• **Text segment**:
────────────────────
The Indenture contains a covenant that, among other things, limits the Company’s ability and the ability of any of its subsidiaries to incur additional indebtedness, create liens, or sell, lease, license, transfer or otherwise dispose of certain of its assets (the “Restrictive Covenant”).  The Restrictive Covenant is subject to a number of exceptions, limitations and qualifications set forth in the Indenture.

 

Holders may convert their Notes at any time prior to the close of business on the second scheduled trading day immediately preceding October 1, 2015.  The Notes will be convertible into shares of Common Stock, or shares of Series A Preferred Stock in lieu of or in combination with Common Stock, based on an initial conversion rate of 113.9601 shares of Common Stock per $1,000 principal amount of Notes (equivalent to an initial conversion price of approximately $8.78 per share), subject to adjustment under certain circumstances.
────────────────────
• **Using the information**:
A - For each statement, say yes or no to whether it agrees with the indenture excerpt, and quote the exact words of the excerpt that decide it. (i) The Restrictive Covenant has exceptions set forth in the Indenture. (ii) The Notes can be converted only into shares of Common Stock. (iii) The initial conversion price is about $8.78 per share.
B - According to the indenture excerpt, what is the initial conversion rate of the Notes?
C - Proceed with the indenture excerpt, writing on from its last sentence.
The items that follow come from a different source than the indenture excerpt.
────────────────────
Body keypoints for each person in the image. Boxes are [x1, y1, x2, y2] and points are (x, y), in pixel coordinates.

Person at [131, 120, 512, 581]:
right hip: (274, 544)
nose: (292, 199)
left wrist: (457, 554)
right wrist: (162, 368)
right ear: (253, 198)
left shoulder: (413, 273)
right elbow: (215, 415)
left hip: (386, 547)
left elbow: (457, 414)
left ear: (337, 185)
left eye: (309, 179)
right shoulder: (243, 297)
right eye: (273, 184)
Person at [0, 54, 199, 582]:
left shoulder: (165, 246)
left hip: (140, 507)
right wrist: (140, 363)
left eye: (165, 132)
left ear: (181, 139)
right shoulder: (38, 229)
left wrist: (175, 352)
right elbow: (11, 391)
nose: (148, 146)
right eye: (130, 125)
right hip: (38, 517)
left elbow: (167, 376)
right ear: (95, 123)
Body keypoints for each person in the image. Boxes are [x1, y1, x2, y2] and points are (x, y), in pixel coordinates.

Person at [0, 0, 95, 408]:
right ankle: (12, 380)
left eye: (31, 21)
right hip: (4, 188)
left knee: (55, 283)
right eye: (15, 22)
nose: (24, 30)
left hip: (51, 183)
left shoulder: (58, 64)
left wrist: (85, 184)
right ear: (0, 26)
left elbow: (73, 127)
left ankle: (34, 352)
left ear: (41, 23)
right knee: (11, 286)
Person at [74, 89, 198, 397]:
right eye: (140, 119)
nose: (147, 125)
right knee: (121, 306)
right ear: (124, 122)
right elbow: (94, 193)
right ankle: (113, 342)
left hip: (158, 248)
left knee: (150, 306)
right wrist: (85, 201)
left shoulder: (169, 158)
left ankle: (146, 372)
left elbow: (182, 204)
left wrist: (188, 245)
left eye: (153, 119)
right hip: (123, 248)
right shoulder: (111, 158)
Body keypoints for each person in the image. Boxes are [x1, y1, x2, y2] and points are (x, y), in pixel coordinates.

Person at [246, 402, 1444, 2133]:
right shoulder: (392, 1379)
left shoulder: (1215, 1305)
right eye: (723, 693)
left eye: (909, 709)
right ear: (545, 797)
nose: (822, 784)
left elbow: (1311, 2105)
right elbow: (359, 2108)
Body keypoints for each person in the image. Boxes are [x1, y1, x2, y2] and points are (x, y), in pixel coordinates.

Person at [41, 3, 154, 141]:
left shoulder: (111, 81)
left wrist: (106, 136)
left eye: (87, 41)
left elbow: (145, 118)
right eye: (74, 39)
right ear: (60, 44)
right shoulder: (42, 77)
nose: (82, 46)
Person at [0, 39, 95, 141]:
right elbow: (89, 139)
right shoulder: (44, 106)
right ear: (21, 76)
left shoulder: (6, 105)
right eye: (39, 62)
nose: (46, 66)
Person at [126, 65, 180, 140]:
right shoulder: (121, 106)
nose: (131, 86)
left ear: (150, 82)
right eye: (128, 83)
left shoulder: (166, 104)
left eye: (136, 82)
────────────────────
• **Answers by item number**:
A -
(i) Yes: "The Restrictive Covenant is subject to a number of exceptions, limitations and qualifications set forth in the Indenture."
(ii) No: "or shares of Series A Preferred Stock in lieu of or in combination with Common Stock"
(iii) Yes: "equivalent to an initial conversion price of approximately $8.78 per share"

B - 113.9601 shares of Common Stock per $1,000 principal amount of Notes.

C -
Until the Company has reserved sufficient shares of Common Stock for issuance upon conversion of all the Notes, the Company will issue a combination of shares of Common Stock and Series A Preferred Stock in lieu of shares of Common Stock based on an initial ratio of 1.1 shares of Series A Preferred Stock for every 1,000 shares of Common Stock otherwise issuable, subject to adjustment.  Series A Preferred Stock is convertible into shares of Common Stock at a rate of 1,000 shares of Common Stock for each 1.1 shares of Series A Preferred Stock, subject to adjustment, contingent upon the reservation of sufficient shares of Common Stock. The Company has agreed to use reasonable efforts to obtain stockholder approval to increase the number of shares of Common Stock it is authorized to issue to an amount sufficient for conversion of all Notes.  If the Company has not established a sufficient reserve of shares of Common Stock by January 1, 2010, the Notes will accrue additional interest at the rate of 5.25% per annum (for a total interest rate of 10% per annum) from and after January 1, 2010.  If the Company has not established a sufficient reserve of shares of Common Stock by June 30, 2010, the additional interest accruing on the Notes will increase from the rate of 5.25% per annum to the rate of 10.25% per annum (for a total interest rate of 15% per annum) from and after June 30, 2010, and such additional interest will increase by an additional 5% per annum on each June 30 thereafter. In each case, such additional interest will accrue until a reserve of shares of Common Stock sufficient for conversion of all outstanding Notes has been established. Once the number of shares of Common Stock the Company is authorized to issue is increased to an amount sufficient for conversion of all Notes, the Company will no longer (and will cease to have the ability to) issue shares of Series A Preferred Stock in lieu of, or in combination with, shares of Common Stock upon conversion of the Notes.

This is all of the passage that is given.